Scholz: Der reine Mikroinvestment-Markt ist in Zentraleuropa bisher relativ klein. Aufgrund unserer Bafin-Lizenz, die uns eine schnelle Expansion in alle europäischen Mitgliedsländer erlaubt, sehen wir uns klar als europäisches Unternehmen. Allerdings liegt alleine auf deutschen Konten so viel Geld, ohne dass etwas damit passiert, dass der Markt groß genug für zahlreiche Akteure ist. Wir sehen aktuell nur sehr wenige Mitbewerber, die Lösungen auf diesem Gebiet anbieten – das gilt übrigens für ganz Europa. Es könnten ruhig ein paar mehr sein. Der Wettbewerb hilft, um insgesamt Aufmerksamkeit auf das Thema zu lenken. Wir sehen das Konkurrenzumfeld daher sehr entspannt und wenn überhaupt, dann positiv.
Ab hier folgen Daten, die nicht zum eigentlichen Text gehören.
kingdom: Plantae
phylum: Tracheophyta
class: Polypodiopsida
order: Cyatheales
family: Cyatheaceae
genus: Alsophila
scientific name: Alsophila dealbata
Sie erwähnten, dass Sie die Kundengelder in ETFs investieren. Welche sind das genau?

Scholz: Wir bieten drei global diversifizierte Portfolios mit nachhaltigen iShares-ETFs an. Das "Relax Portfolio" setzt zu 100 Prozent auf Anleihen, das "Discover Portfolio" je zur Hälfte auf Aktien und Anleihen und das "Challenge Portfolio" zu 100 Prozent auf Aktien. Bei den ETFs setzen wir, wo immer möglich, auf SRI ETFs, die einen Best-in-Class-Ansatz verfolgen. Gleichzeitig achten wir darauf, dass kein Geld zum Beispiel in Rohstoffe, Waffen oder Kohleenergie fließt.
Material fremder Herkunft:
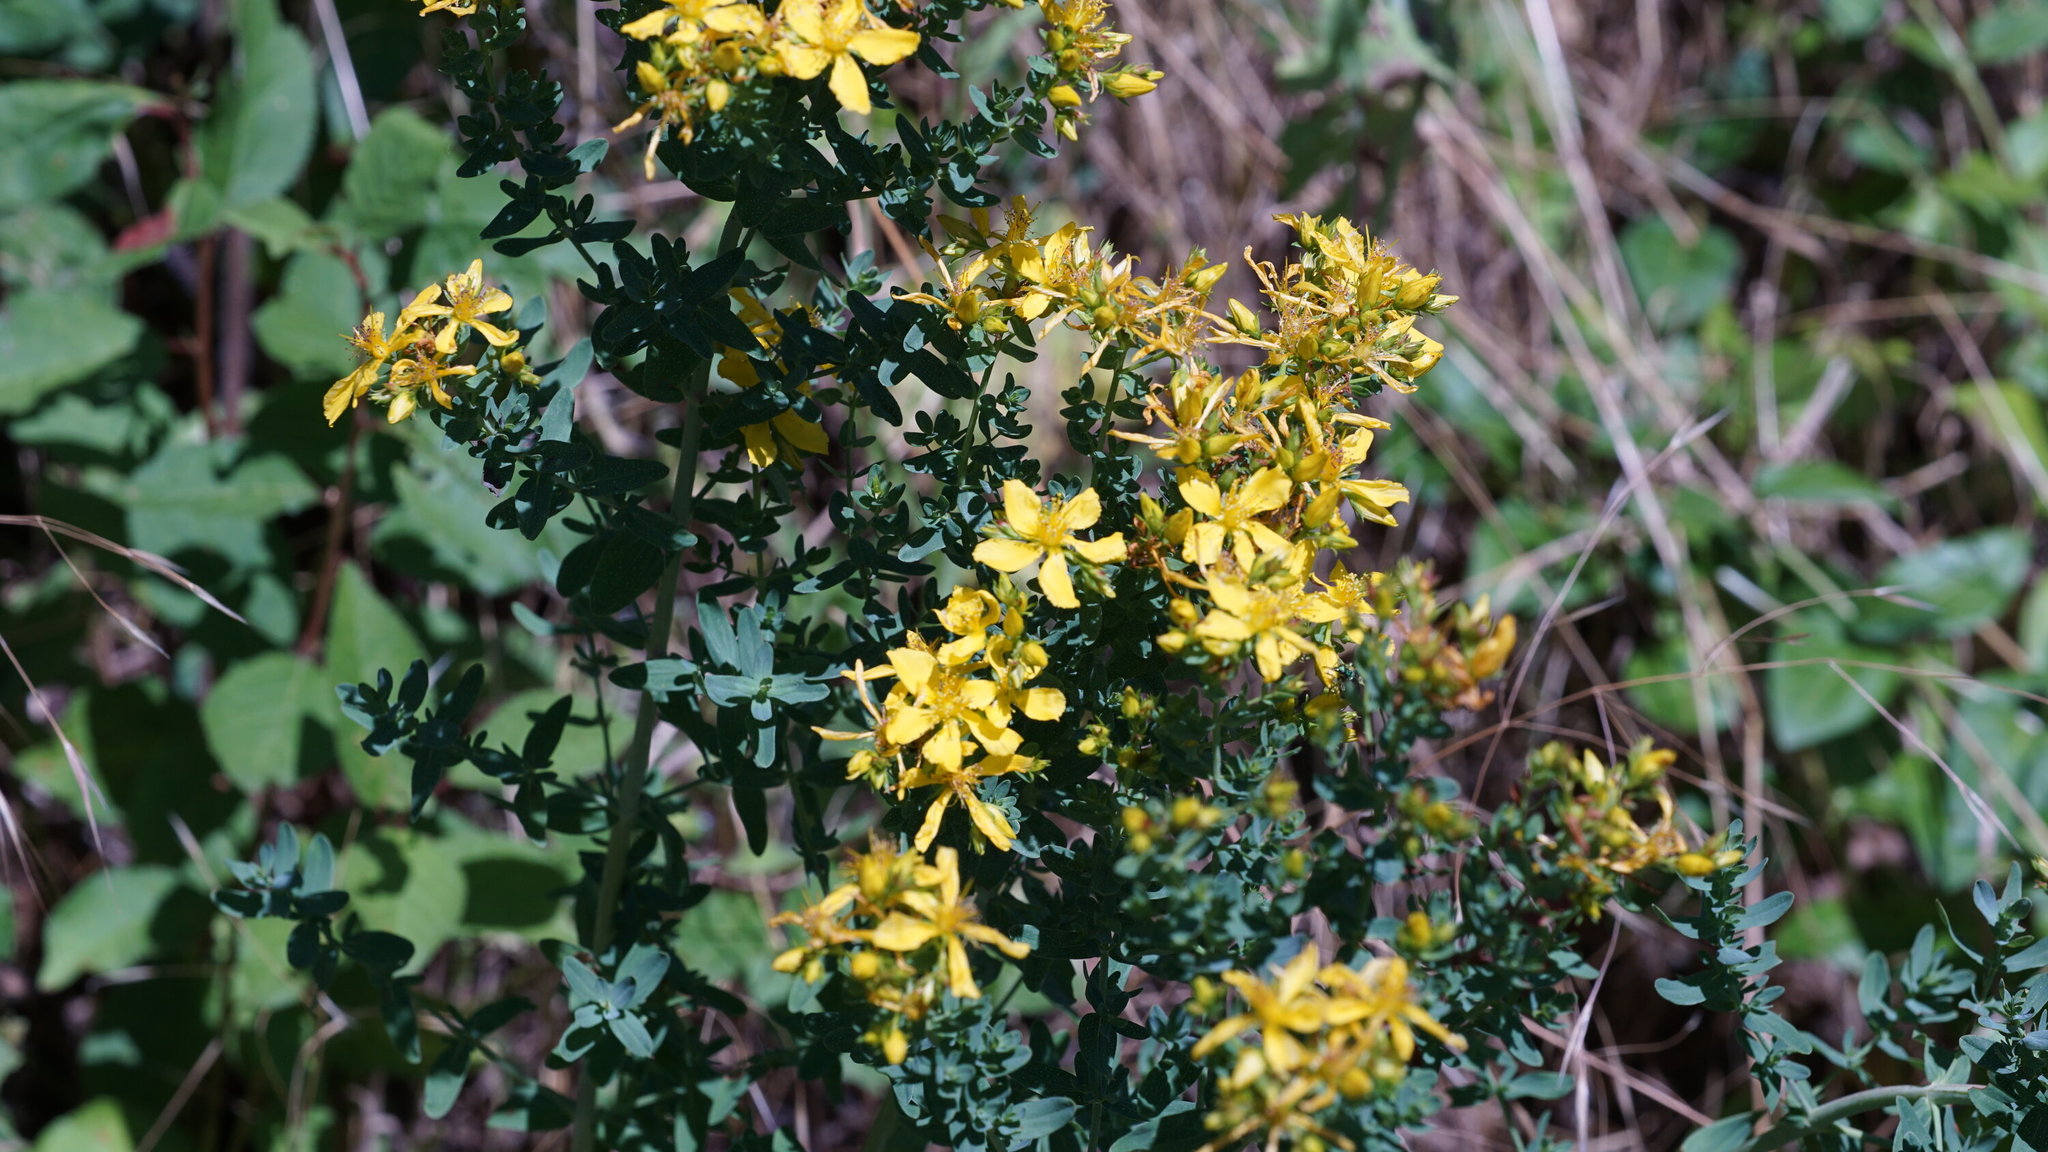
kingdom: Plantae
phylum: Tracheophyta
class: Magnoliopsida
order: Malpighiales
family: Hypericaceae
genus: Hypericum
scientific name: Hypericum perforatum
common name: Common st. johnswort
Wer ist für die Zusammensetzung der Portfolios zuständig?

Scholz: Die Zusammensetzung der Portfolios haben wir gemeinsam mit den Experten von iShares und Blackrock erarbeitet. Dabei haben wir zunächst die Produkte für die einzelnen Portfolios ausgewählt. In einem zweiten Schritt haben wir dann die Kapitalmarktannahmen von Blackrock als Grundlage für die regionale Allokation genommen. Mittels einer Minimum-Varianz-Optimierung haben wir dann die drei optimalen Portfolios gefunden.